Arab countries who were swift to reject President Donald Trump's plan for the US to take control of the Gaza Strip and resettle Palestinians are scrambling to agree on a diplomatic offensive to counter the idea.
Trump's plan, announced on February 4 during a fragile ceasefire between Israel and Hamas in the Gaza Strip, has infuriated Palestinians and Arab countries and upended decades of US diplomacy focused on a two-state solution.
The Egyptian counter reconstruction plan, according to Abdelatty, will not be purely Egyptian or Arab but will gain international support and funding to ensure its successful implementation.
"We will hold intensive talks with major donor countries once the plan is adopted at the upcoming Arab Summit," Abdelatty said in a presser with the European Union Commissioner for the Mediterranean Dubravka Šuica.

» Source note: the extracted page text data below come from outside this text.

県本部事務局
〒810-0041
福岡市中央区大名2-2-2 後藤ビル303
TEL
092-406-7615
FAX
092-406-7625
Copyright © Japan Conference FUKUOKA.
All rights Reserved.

The summit will take place on Tuesday in Egypt.
Abdelatty said role of European countries, especially in the economic aspect of rebuilding the war-torn enclave, is critical.
Asked about the second phase of the ceasefire deal, Abdelatty said Egypt will continue its intensive efforts to ensure the ceasefire is maintained and negotiations for the second phase can begin.

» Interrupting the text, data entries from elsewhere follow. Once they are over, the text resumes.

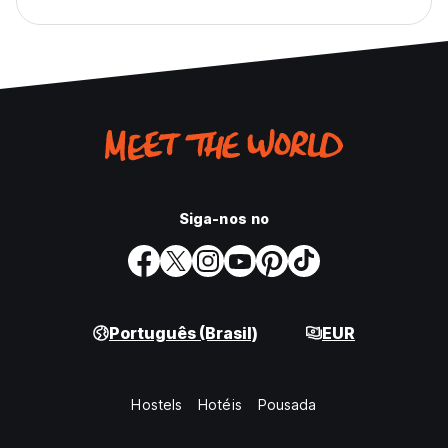
Siga-nos no
Português (Brasil)
EUR
Hostels
Hotéis
Pousada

He stressed the importance of safely executing the ceasefire agreement signed in January, emphasising its commitment to ensuring its proper implementation.
"The first phase has concluded successfully and now we must shift to discussions on the second phase, which is key to sustaining the ceasefire," he said.

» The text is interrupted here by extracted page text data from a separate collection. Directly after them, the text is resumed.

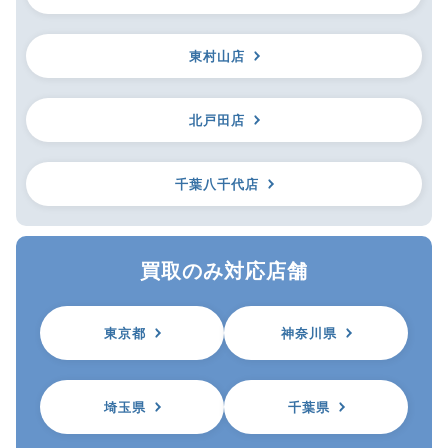
東村山店
北戸田店
千葉八千代店
買取のみ対応店舗
東京都
神奈川県
埼玉県
千葉県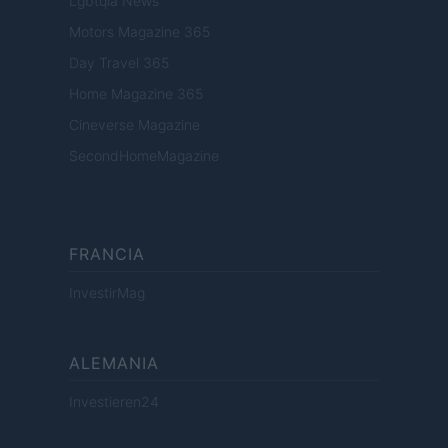
Lgbtqia News
Motors Magazine 365
Day Travel 365
Home Magazine 365
Cineverse Magazine
SecondHomeMagazine
FRANCIA
InvestirMag
ALEMANIA
Investieren24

"Naturally, it will be difficult but with goodwill and political determination, it can be achieved."
Abdelatty said that following the emergency Arab Summit, there will be an urgent ministerial meeting in Saudi Arabia for the Organisation of Islamic Cooperation, where foreign ministers will push for the summit's outcomes to be presented globally.
"We will ensure that the results of the Arab summit are presented to the world in the best possible way," Abdelatty added.
Israel blocked the entry of aid trucks into the Gaza Strip on Sunday as a stand-off over the truce that has halted fighting for the past six weeks escalated.
Israeli Prime Minister Benjamin Netanyahu's office said earlier that it had adopted a proposal by Trump's envoy, Steve Witkoff, for a temporary ceasefire in the enclave for the Ramadan and Passover periods, hours after the first phase of the previously agreed ceasefire expired.
If agreed, the truce would halt fighting until the end of the Ramadan fasting period about March 31 and the Jewish Passover holiday about April 20.
The truce would be conditional on Hamas releasing half of the living and dead hostages on the first day, with the remainder released at the conclusion, if an agreement is reached on a permanent ceasefire.
There are wide gaps on key areas regarding a permanent end to the war, including what form a postwar administration of the Gaza Strip would take and what future there would be for Hamas, which triggered Israel's invasion of the enclave with its attack on southern Israel on October 7, 2023.
The attack killed 1200 people, in the worst one-day loss of life in Israel's history, and resulted in 251 people being taken into the Gaza Strip as hostages.
The Israeli campaign has killed more than 48,000 Palestinians, displaced almost all of its 2.3 million population and left the Gaza Strip a wasteland.